The main tables of this publication do not include alternative energy sources, although it is estimated that these sources account for more than 7% of Canada's energy requirements. However, electricity produced by biomass has been included in the tables.

Data that are received are standardized based on heat content before inclusion in this publication.

Tables 11 and 12

In the upstream oilsands and heavy oil extraction processes, fuel is used from own production. Natural gas/hydrocarbon gas is obtained during the separation stage of the production of heavy crude from the steam injection process. Natural gas/hydrocarbon gas, diesel/synthetic and crude/naphtha are obtained during the separation stages of the oilsand extraction and used by the producing plants.

During the processing in the oilsands plants and in the heavy oil upgraders, hydrogen treatment of heavy crude is carried out, a process which results in a volumetric gain in the amount of crude oil which the plants produce.

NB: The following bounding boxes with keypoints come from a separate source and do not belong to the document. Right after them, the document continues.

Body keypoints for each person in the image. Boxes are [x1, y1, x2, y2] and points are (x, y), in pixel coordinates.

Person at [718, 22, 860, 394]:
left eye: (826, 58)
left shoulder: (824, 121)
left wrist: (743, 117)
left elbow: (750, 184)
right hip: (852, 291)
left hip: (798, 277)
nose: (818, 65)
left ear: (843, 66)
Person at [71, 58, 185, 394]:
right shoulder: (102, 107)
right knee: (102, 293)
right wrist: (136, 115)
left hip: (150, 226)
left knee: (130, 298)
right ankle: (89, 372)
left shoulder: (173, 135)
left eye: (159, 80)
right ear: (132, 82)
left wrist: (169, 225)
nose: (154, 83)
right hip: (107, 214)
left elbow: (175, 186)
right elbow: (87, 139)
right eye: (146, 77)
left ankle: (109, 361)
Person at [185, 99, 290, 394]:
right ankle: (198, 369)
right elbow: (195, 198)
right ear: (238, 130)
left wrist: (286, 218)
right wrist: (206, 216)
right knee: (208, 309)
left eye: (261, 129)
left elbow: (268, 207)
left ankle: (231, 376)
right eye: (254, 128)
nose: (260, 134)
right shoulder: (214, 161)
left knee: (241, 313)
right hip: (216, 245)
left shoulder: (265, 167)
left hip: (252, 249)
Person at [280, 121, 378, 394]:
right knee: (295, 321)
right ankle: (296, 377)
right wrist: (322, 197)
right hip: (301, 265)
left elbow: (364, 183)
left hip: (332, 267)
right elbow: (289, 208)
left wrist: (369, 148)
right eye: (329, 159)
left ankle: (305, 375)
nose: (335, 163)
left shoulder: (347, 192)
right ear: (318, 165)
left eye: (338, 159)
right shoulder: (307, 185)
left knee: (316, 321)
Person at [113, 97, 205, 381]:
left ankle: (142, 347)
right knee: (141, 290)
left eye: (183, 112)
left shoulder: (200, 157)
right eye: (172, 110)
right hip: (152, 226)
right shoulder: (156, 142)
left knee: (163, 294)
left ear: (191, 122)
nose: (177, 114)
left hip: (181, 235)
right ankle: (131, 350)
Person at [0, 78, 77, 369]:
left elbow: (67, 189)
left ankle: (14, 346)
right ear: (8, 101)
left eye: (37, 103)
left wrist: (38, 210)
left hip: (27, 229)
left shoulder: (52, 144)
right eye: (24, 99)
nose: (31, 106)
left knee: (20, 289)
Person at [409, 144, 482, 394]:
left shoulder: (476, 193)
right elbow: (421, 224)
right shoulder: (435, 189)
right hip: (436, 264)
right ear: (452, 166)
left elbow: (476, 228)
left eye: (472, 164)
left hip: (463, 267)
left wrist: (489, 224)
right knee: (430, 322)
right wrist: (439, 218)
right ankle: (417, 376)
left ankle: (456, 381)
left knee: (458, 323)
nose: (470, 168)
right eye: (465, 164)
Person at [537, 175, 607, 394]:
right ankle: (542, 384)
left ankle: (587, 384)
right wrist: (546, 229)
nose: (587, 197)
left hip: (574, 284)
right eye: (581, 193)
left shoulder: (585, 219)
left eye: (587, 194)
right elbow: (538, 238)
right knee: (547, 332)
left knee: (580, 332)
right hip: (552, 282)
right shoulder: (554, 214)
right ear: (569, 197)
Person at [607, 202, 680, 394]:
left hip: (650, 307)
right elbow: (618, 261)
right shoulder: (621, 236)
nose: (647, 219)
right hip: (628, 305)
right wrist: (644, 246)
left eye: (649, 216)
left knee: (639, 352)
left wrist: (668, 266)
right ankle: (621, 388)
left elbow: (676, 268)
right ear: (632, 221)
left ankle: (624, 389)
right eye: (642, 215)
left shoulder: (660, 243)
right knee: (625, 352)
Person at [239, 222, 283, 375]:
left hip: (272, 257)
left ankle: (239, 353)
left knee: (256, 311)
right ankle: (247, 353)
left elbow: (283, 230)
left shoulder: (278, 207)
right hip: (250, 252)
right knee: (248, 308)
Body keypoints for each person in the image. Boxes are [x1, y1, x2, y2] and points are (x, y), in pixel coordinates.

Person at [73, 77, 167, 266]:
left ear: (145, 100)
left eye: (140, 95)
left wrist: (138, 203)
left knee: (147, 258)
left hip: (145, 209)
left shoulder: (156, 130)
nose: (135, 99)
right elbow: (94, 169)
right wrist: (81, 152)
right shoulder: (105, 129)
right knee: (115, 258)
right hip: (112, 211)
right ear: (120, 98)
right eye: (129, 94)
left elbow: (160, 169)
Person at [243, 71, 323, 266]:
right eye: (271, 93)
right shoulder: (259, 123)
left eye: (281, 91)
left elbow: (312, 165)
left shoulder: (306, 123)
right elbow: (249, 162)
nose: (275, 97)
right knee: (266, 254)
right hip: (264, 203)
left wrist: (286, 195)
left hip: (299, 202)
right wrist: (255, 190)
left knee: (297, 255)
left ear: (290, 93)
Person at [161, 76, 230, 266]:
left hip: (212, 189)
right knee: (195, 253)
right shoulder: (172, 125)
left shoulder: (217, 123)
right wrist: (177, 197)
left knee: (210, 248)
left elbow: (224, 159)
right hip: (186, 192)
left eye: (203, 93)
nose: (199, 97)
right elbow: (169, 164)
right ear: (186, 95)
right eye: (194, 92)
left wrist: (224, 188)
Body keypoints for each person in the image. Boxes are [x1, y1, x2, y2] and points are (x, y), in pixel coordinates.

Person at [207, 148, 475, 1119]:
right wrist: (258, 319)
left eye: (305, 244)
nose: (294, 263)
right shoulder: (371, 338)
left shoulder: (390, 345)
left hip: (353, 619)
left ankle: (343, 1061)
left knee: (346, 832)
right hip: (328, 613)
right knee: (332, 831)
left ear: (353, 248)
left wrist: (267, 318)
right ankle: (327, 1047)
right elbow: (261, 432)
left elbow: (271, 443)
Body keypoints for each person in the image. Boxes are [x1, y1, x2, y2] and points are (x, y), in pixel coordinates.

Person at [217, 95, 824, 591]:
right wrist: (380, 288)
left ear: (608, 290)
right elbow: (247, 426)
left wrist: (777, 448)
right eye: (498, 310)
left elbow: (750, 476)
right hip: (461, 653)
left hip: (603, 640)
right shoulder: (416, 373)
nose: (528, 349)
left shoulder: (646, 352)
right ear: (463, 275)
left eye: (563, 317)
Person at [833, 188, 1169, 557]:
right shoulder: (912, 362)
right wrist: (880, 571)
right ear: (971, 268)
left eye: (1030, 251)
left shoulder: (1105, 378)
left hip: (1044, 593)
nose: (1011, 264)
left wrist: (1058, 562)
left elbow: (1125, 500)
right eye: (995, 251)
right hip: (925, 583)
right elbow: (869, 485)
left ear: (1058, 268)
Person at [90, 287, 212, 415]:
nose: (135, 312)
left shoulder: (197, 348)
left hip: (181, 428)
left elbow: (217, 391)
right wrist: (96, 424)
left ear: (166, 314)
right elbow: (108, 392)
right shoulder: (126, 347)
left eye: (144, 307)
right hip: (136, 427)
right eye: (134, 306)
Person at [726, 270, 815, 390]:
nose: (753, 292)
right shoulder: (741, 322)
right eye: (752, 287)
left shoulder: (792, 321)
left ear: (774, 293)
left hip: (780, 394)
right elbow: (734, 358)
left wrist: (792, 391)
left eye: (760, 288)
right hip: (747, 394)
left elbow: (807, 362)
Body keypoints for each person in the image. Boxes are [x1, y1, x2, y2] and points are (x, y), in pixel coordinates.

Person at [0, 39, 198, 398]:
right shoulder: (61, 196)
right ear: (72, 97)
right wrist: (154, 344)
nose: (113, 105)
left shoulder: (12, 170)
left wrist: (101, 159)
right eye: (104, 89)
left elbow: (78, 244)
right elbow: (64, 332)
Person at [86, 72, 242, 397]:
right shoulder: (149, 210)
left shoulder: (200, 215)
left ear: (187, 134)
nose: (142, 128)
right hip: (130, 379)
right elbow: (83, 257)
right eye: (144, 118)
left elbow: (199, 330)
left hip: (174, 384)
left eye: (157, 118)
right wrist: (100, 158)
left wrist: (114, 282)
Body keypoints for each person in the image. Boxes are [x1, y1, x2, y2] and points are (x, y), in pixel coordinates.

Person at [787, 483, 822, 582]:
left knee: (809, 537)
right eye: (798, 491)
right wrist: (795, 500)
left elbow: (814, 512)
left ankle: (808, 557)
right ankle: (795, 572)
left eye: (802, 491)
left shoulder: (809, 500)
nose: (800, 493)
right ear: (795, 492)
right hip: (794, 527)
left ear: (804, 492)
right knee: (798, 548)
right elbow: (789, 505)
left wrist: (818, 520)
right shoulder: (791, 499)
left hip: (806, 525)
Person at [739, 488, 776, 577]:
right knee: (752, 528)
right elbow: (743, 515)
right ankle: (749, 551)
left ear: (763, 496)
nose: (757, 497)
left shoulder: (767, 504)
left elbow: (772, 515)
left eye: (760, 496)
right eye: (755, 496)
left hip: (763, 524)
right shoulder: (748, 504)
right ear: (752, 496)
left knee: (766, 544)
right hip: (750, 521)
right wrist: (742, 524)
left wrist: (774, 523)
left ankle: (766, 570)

These tables provide the volumes of these usage/gains reported in the main tables of this report as an increase in ‘production’ or ‘Inter-product transfers’, with the disposition reported as ‘producer consumption’ or as usage in the ‘mining industry’. The volumetric gain in the crude oil due to hydrogen treatment is shown as a reduction in crude ‘Production’ and an ‘Inter-product transfer’ into the crude oil stream.